The Impact of the New Helmet Rule on College Football

When the NCAA announced its rules changes for the 2012 college football season, it was the kickoff adjustments that were creating the most uproar. Now two weeks into the new season, it’s the helmet rule that has coaches, players, and fans questioning its merit.

The NCAA’s new “Helmet Rule” requires a player who loses his helmet during play to leave the game for one play (unless the helmet was removed as the result of a penalty), much like what occurs when a player is injured and cannot leave the field immediately following a play. The player who loses his helmet is also barred from further participation during that play.

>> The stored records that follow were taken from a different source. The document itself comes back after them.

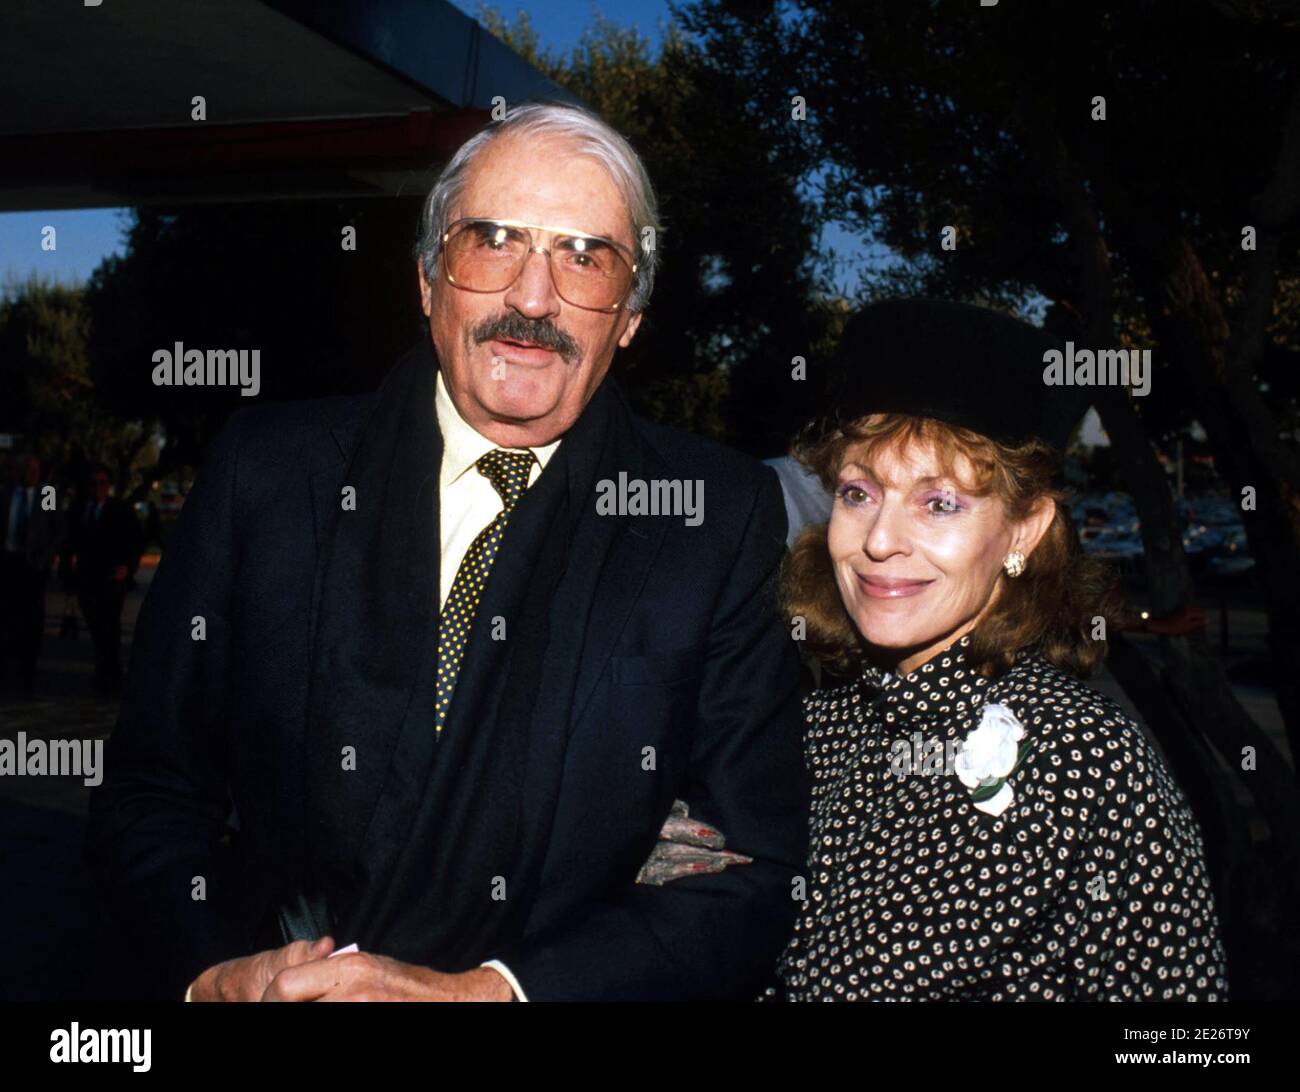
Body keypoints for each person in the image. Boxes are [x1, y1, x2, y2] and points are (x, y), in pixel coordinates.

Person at [84, 102, 809, 1002]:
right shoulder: (270, 475)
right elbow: (152, 791)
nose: (533, 299)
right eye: (493, 240)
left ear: (628, 318)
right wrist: (210, 977)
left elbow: (751, 872)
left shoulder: (712, 516)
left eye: (586, 257)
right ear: (427, 278)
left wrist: (492, 994)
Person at [645, 300, 1228, 1000]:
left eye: (940, 503)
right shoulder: (812, 726)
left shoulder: (1089, 760)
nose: (880, 539)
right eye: (859, 493)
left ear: (1024, 529)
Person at [68, 464, 142, 695]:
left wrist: (127, 568)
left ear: (108, 486)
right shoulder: (78, 509)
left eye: (102, 483)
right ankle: (103, 671)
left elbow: (135, 541)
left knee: (110, 628)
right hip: (86, 579)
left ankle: (112, 676)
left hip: (111, 580)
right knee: (95, 628)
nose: (97, 488)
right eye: (93, 483)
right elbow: (68, 541)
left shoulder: (121, 510)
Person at [0, 454, 62, 693]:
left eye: (35, 469)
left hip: (33, 565)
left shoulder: (47, 494)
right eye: (26, 469)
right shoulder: (6, 493)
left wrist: (45, 557)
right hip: (8, 561)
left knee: (31, 619)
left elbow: (57, 530)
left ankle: (28, 669)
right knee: (6, 616)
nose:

If he continues to play without the helmet, he will be penalized 15 yards for a personal foul.

No one questions the intent or spirit of the rule. Clearly, the helmet rule was implemented for player safety, but the rule has created some interesting results. The new rule promotes and rewards tackling high since the removal of the headgear will mean that player must leave the field for a play. It also creates a situation where players may be wearing helmets that are fitted improperly. Equipment managers may over-tighten helmets to make sure they stay on defeating the purpose of the helmet.

Fans noted the impact of the rule during Week One in two nationally televised games. Clemson Tigers QB Tajh Boyd lost his helmet three times during their game with Auburn Tigers and his backup, Cole Stoudt, was forced into the game in his place. “I understand the rule, but for us it’s a little bit of a challenge when you run your quarterback, he gets hit and sometimes he gets in some piles, and sometimes helmets find their way from getting off their head,” said Clemson head coach Dabo Swinney.

Swinney wasn’t the only coach expressing concern about the new helmet rule. In Georgia Tech’s Labor Day match-up with Virginia Tech, GT quarterback Tevin Washington lost his helmet prior to a crucial third-and-eight play from the Hokies’ 21-yard line. Washington’s backup, Synjyn Days, entered the game, ran for four yards and the Yellow Jackets kicked a field goal.

Johnson commented, “Well, clearly you don’t want to lose your starting quarterback on third down but that’s the rule. It looked like the helmet came off when he was on the ground. … It’s just one of those things.”

It will be interesting to see how the helmet rule plays out. Sooner or later, though, this rule change is going to affect the outcome of a game. Think about it. With under two minutes remaining in a game and facing a third-and-goal from inside the 10-yard line, your team’s quarterback is on the sideline because a defender ripped his helmet off on the previous play. Definitely not the intent of the rule, plays like that (deliberately removing headgear) are an unfortunate result.